- Sana rastlayınca karnımda ki çocuğum hemen secdeye vardı.
- چون برابر اوفتادم با تو من ** کرد سجده حمل من اندر زمن
- Karnımdaki çocuk, karnındaki çocuğa secde etti. Secdesinden bedenime titreme düştü” 3605
- این جنین مر آن جنین را سجده کرد ** کز سجودش در تنم افتاد درد
- Meryem de “Ben de karnımdaki çocuğun secde ettiğini hissettim” dedi.
- گفت مریم من درون خویش هم ** سجدهای دیدم از این طفل شکم
- Buna karşı şüphe
- اشکال آوردن بر این قصه
- Ahmaklar derler ki: “Bırak şu masalı. Yalan, yanlış.
- ابلهان گویند کاین افسانه را ** خط بکش زیرا دروغ است و خطا
- Meryem, doğuracağı zaman yabancıdan da uzaktı, akrabadan da.
- ز انکه مریم وقت وضع حمل خویش ** بود از بیگانه دور و هم ز خویش
- O güzel hatun şehirden dışarı çıktı. Doğurmadıkça şehre girmedi.
- از برون شهر آن شیرین فسون ** تا نشد فارغ نیامد خود درون
- Doğurunca yavrusunu kucağına alıp, bağrına basıp soyunun, sopunun yanına geldi. 3610
- چون بزادش آن گهانش بر کنار ** بر گرفت و برد تا پیش تبار
- Yahya’nın anası, onu nerede gördü de bu hikâyeyi anlattı, bu sözü söyledi?”
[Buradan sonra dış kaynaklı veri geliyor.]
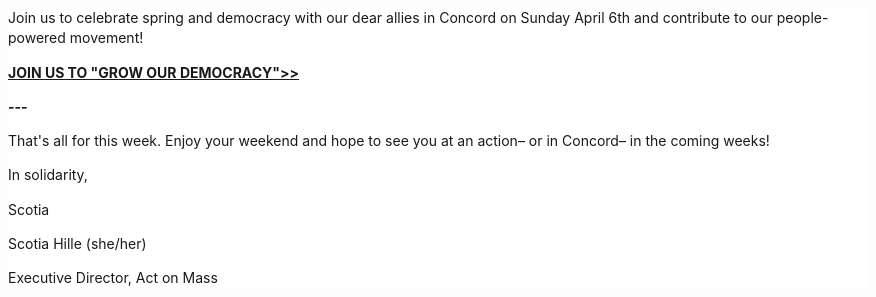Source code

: Join us to celebrate spring and democracy with our dear allies in Concord on Sunday April 6th and contribute to our people-powered movement! 

**[JOIN US TO "GROW OUR DEMOCRACY">>](https://bit.ly/growing-our-democracy?utm_medium=&nvep=&hmac=&emci=f41eff65-0f0c-f011-90cd-0022482a9fb7&emdi=ea000000-0000-0000-0000-000000000001&ceid=9414711)**

**\---**

That's all for this week. Enjoy your weekend and hope to see you at an action– or in Concord– in the coming weeks! 

In solidarity,

Scotia

Scotia Hille (she/her)

Executive Director, Act on Mass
- مادر یحیی کجا دیدش که تا ** گوید او را این سخن در ماجرا
- Bu şüpheye verilen cevap
- جواب اشکال
- Bunu ilhama mazhar olan, afakta, gayp âleminde bulunan şeyleri yanındaymış gibi bilen kişi anlar.
- این بداند کان که اهل خاطر است ** غایب آفاق او را حاضر است
- Yahya’nın anası, uzakta olmakla beraber Meryem’in yanında bulunabilir.